First let me point out a few details.
Use const intead of let unless you are going to modify the value after initialization. You use it for the ofNumber variable, but there are more that deserve it.
But actually there's often no need to define a variable at all if it is used only once. Similarily, storing a return value to a variable and immediately returning that variable is redundant, just return the value returned by the function directly.
function operation(max) {
return Math.floor(max / 10);
}
But you could also stay consistent with the ofNumber callback like this:
const operation = (max) => Math.floor(max / 10);
Another thing is that we usualy use for loop in theese cases.
for (let ops = x; ops > 0; --ops) {...}
Now, let's analyse the big-O time complexity of your algorithm.
Adding a comment above each statement in your code. n=nums.length.
function minSum(nums, x) {
// O(1)
if (nums.length === 0) {
return false;
}
function operation(max) {
// O(1)
let redcuedMax = Math.floor(max / 10);
return redcuedMax
}
let ops = x;
// O(x * inner)
while (ops > 0) {
// O(n)
let max = Math.max(...nums);
// O(1)
const ofNumber = (element) => element >= max ;
// O(n)
let maxIndex = nums.findIndex(ofNumber)
// O(1)
let operated = operation(max);
// O(1)
nums[maxIndex] = operated;
// O(1)
ops--
}
// O(n)
return nums.reduce((prev,next) => prev + next, 0)
}
That makes for O(x * n) in time. O(1) in space of course, because you are never making any copies of the array.
How can we optimize this?
Well first thing i see is that there are 2 O(n) operations in the loop body.
Maybe we can find the maximum's element index in O(n).And if we do, we can access the maximum element in O(1). This optimization will be less efective if the input is sorted or almost sorted in descendant order, because the second O(n) operation is basically O(1) for such sorted input.
Another thing is that after the loop, there is another O(n) operation. Maybe we can keep track of the sum (updating it in O(1) time) ever since the first time we needed to scan the entire array. Although, this optimization is x times less significant, for small x it may help.
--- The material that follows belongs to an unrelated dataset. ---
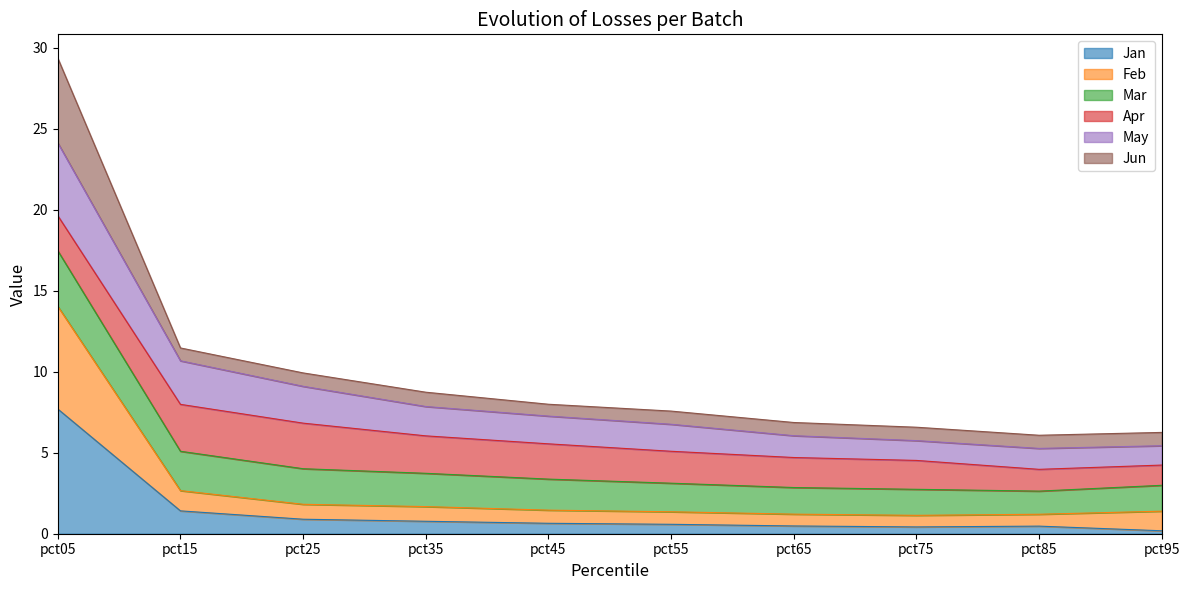

Is it true that May equals 9.6 at pct75?

False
Of course, the most significant improvement can only arise from changing the entire algorithm's big-O complexity from O(x * n) to something with slower rate of change. Even if it costs us increased memory complexity to say O(n).
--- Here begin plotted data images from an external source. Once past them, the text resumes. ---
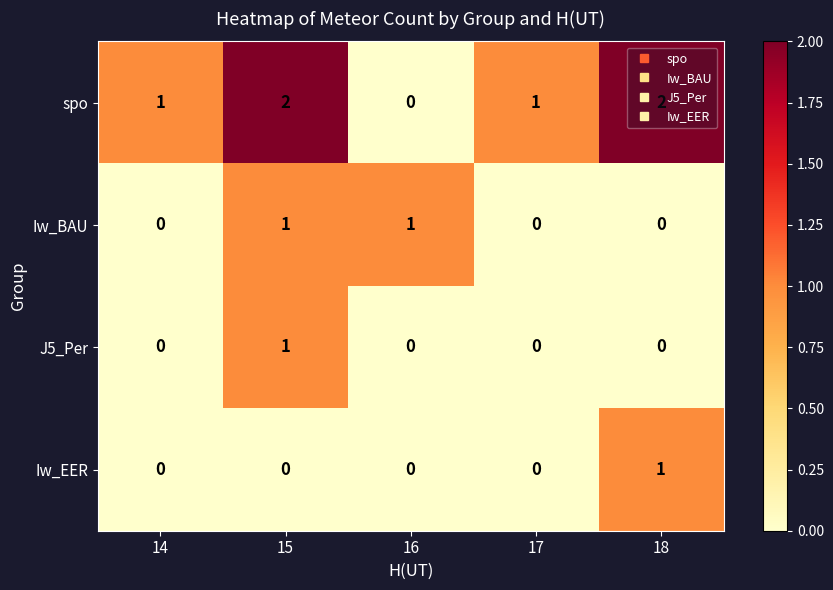

At which category is the sum across all series the highest?

15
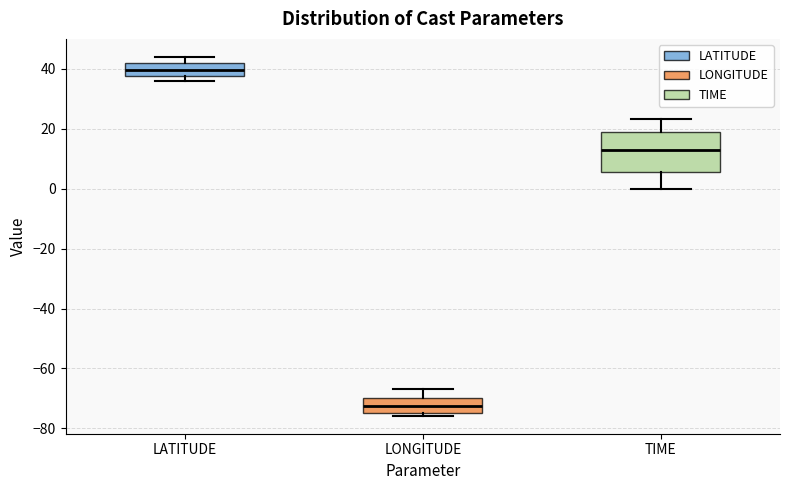

Reading left to right, transcribe this box plot: for each box, give where its median line is, the range the box spans, and where its two whiskers end, as read against the y-axis. The values are not printed on the chart, so give them approximately, as read against the axis.

LATITUDE: median 40, box 38 to 42, whiskers 36 to 44
LONGITUDE: median -72, box -74 to -70, whiskers -76 to -68
TIME: median 12, box 6 to 18, whiskers 0 to 24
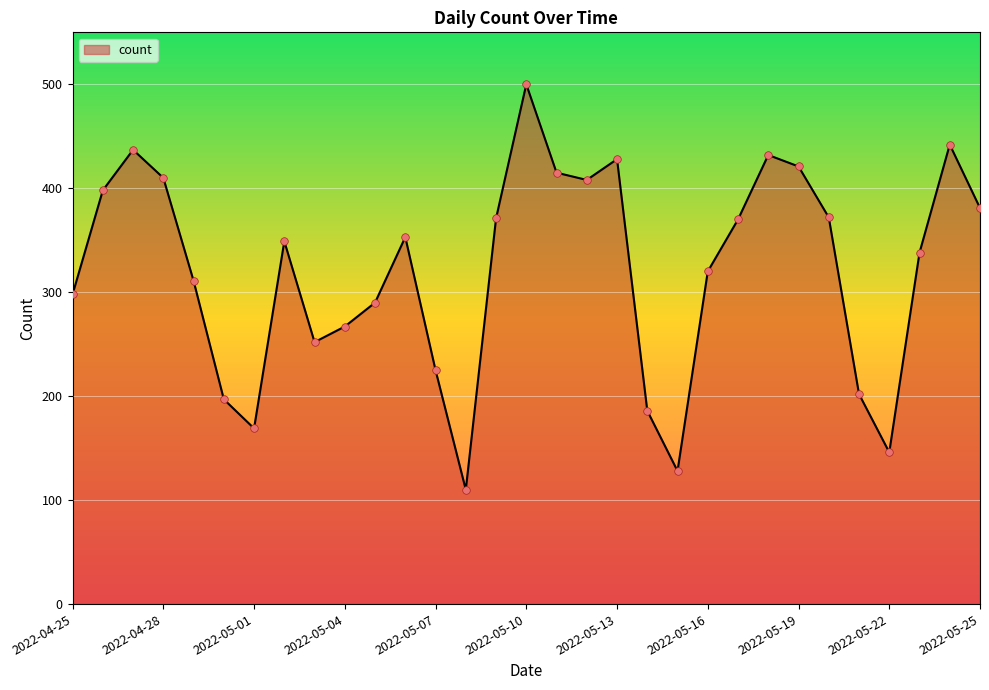

What is the minimum value shown in the chart?

110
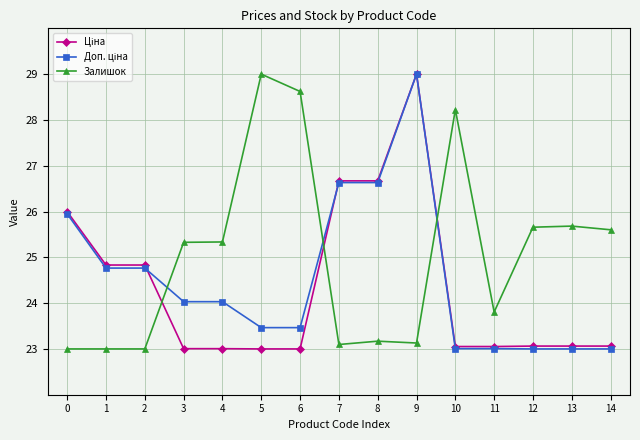

What is the value of the Залишок point at the 13th from the left?

25.7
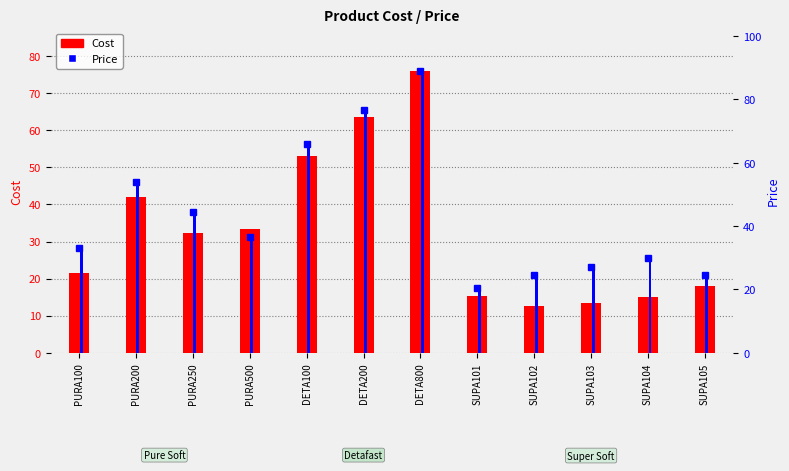

Does the chart contain stacked bars?

No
To do that we have to leave the code for now and let's think about the problem itself.
You wrote:
As a result, you have to perform the operation on the elements with the highest values first.
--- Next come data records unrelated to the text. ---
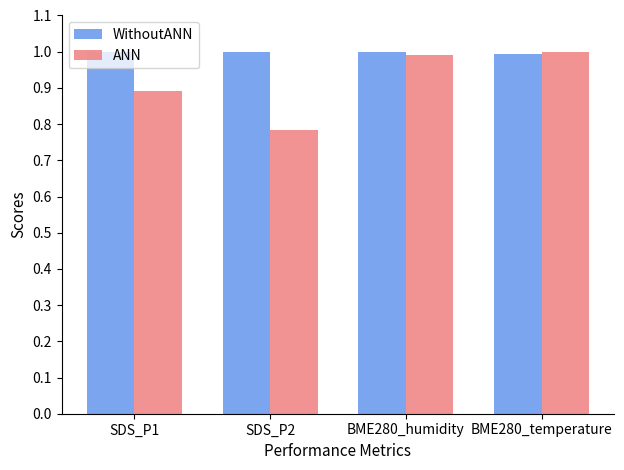

The value of ANN at SDS_P1 is 0.4. True or false?

False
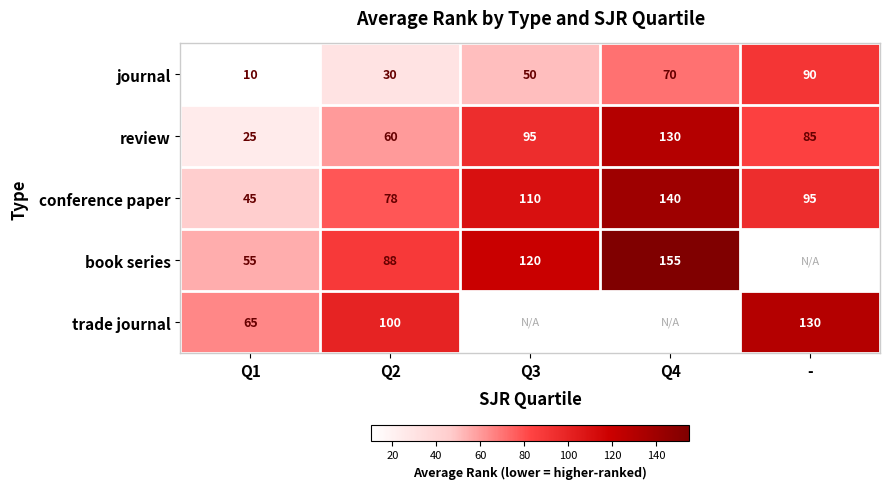

What is the sum of the book series values at Q1 and Q2?

143.0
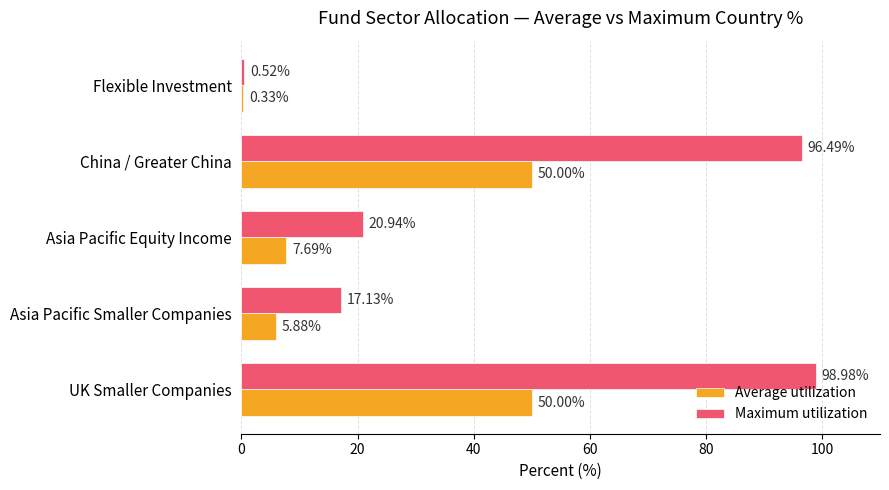

At how many categories does at least one series exceed 45?

2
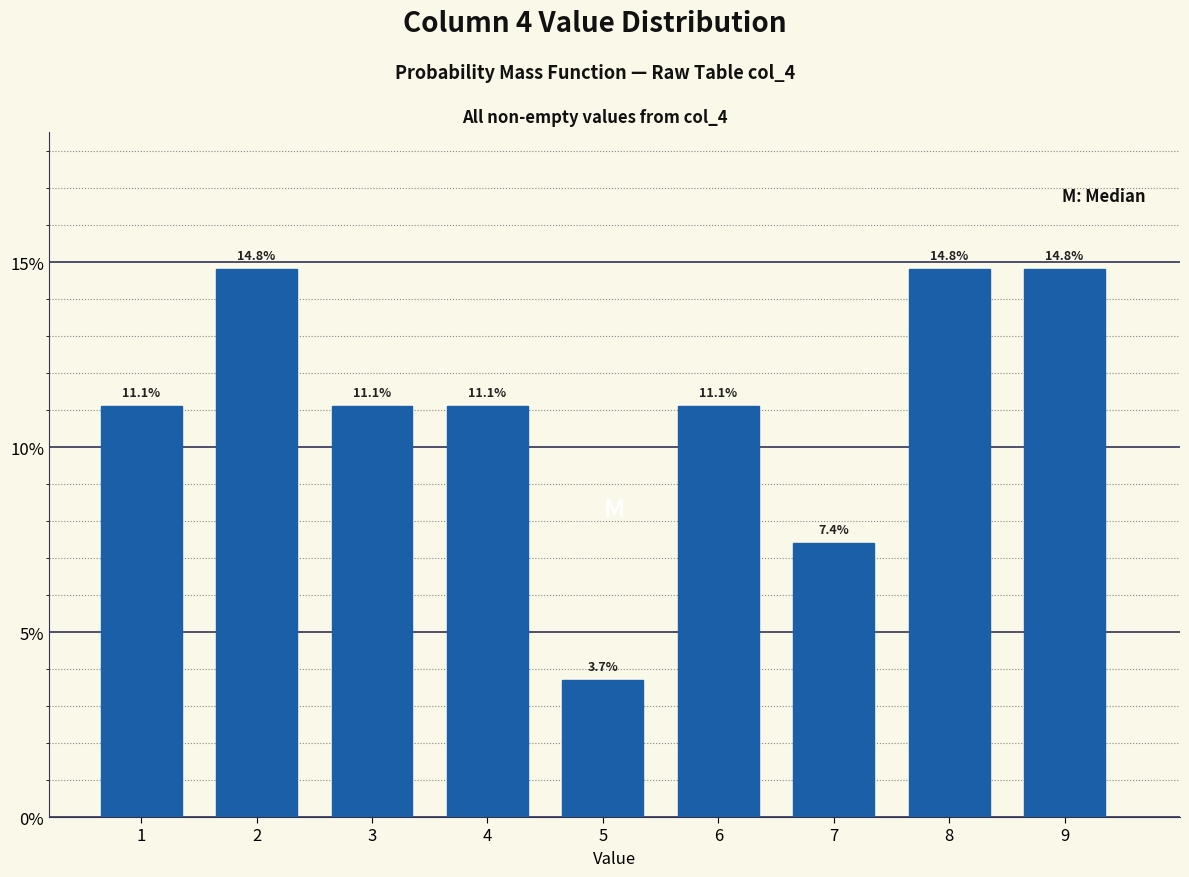

Reading right to left, list all the values displayed in this chart.

9=14.8	8=14.8	7=7.4	6=11.1	5=3.7	4=11.1	3=11.1	2=14.8	1=11.1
Good. But is there more? How many of the highest elements will you actually need?
At most x, right? Either the highest element divided by 10 remains the highest element, in which case you continue with that one, or the next highest element will become the current highest. So maybe we dont want to track just 1 highest element, but x of them. This may raise our memory complexity to O(min(x,n)), but that would be still a good tradeoff.
Well, and I think I will break off at this point. I don't wanna write it for you. I hope I gave you enough hints to come up with a faster solution on your own. Just one more thing to say, don't be afraid to use your own specialized loops in such optimizations even if it means your code will grow. It's always trade-offs. Time, space, readability/code size, ... you improve one, you loose on the other... well sometimes not if you got it very wrong on the first shot :D (not saying this is the case:)).
EDIT: I found this article (https://www.google.com/amp/s/www.geeksforgeeks.org/k-largestor-smallest-elements-in-an-array/amp/) which shows several ways to find the x largest elements of an array, some of them seem to be faster then actually sorting the entire array in O(n * log(n)).